Even though the Biden campaign was raising record sums, $363 million in September alone, Wilson said they weren’t responding to her entreaties.

“I screamed. Hollered. I called. I lobbied from the top to the bottom,” she said, noting she had sent written proposals and pressed her case to Biden advisers in Zoom meetings.

Latino organizer Armando Ibarra said support for Trump in South Florida started out in an organic way, fueled by Otaola and other well-known local celebrities, but the party followed up with a well-organized ground game.

“Earlier this year, when we opened our Latinos for Trump office, we were seeing 300 people a day coming in to register to vote – I’ve never seen anything like that,” he said.

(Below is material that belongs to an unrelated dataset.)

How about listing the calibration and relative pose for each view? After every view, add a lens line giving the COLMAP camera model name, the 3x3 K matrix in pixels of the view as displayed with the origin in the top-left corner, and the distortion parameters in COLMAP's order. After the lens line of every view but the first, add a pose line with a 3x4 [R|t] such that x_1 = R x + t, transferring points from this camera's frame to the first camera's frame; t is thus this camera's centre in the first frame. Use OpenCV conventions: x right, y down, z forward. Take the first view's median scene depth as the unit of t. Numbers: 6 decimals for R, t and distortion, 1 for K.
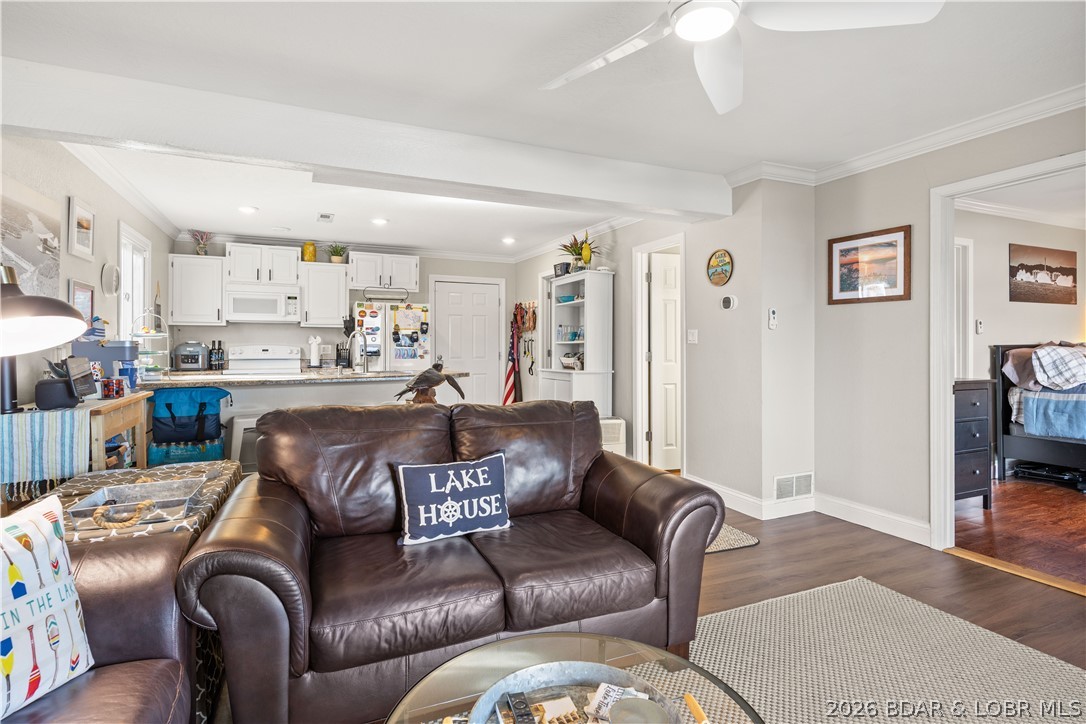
lens RADIAL K [[536.1, 0, 526.5], [0, 536.1, 338.9], [0, 0, 1]] dist [-0.004646, -0.000746]
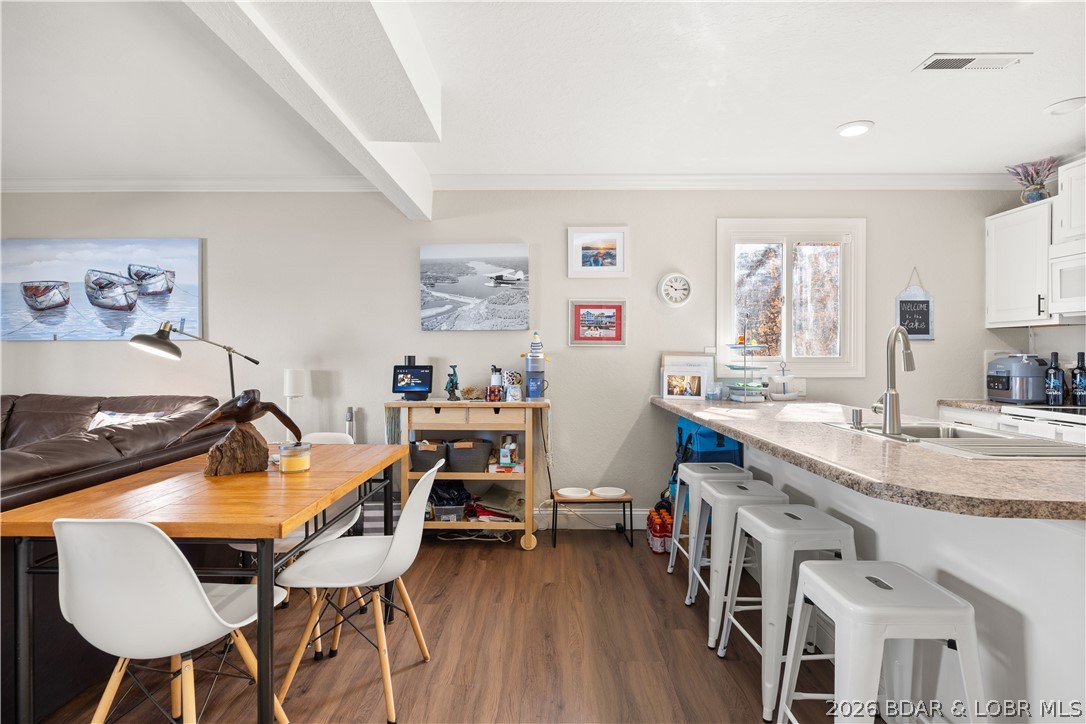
lens RADIAL K [[536.1, 0, 541.8], [0, 536.1, 364.5], [0, 0, 1]] dist [-0.004646, -0.000746]
pose [[-0.418501, 0.014476, -0.908101, 0.135663], [-0.001717, 0.999859, 0.016730, 0.007013], [0.908215, 0.008561, -0.418417, 0.774597]]
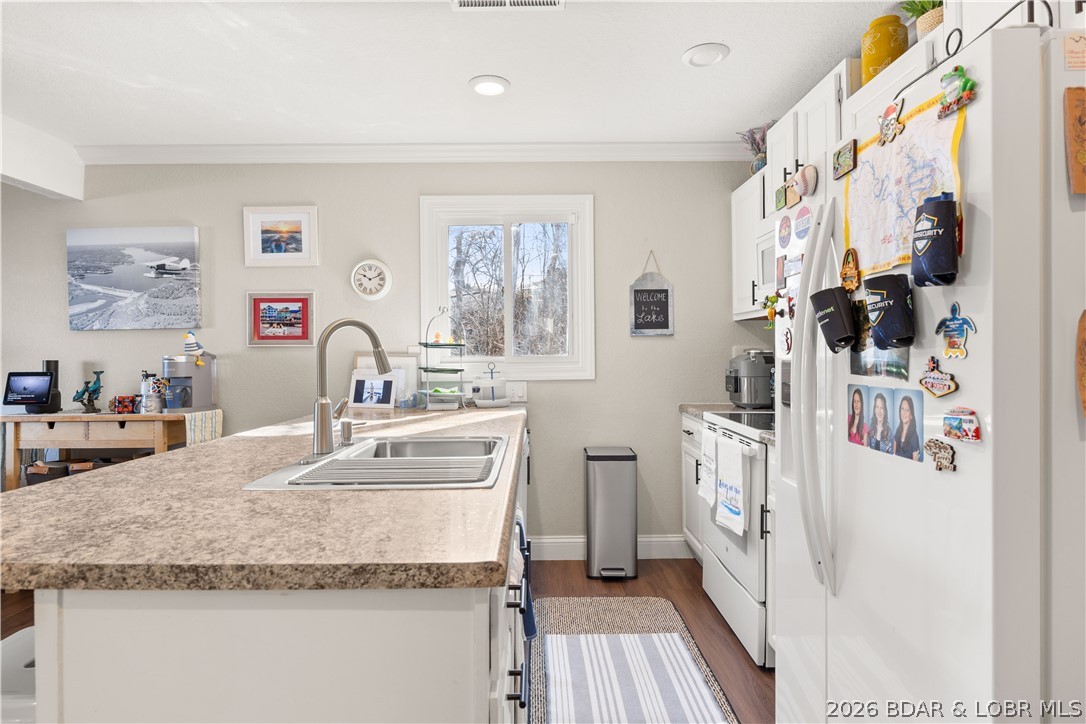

He notes that the Florida Federation of Young Republicans has made approximately 1.7 million voter contacts through knocking on doors, phone banking and peer-to-peer texting.

There’s a new dynamic among younger Cuban immigrants who are coming back to the GOP, the party of their parents, Ibarra argues.

“Younger Cuban Americans were kind of cool on the Republican Party and Trump, and they just swung so strongly toward Trump over the last few years because the president has put maximum pressure on the regime in Cuba,” he said. “We’re making up a lot of ground this year, and we may actually get very close, if not outright win, the Latino vote in Miami-Dade.”  

Susan Crabtree is RealClearPolitics' White House/national political correspondent.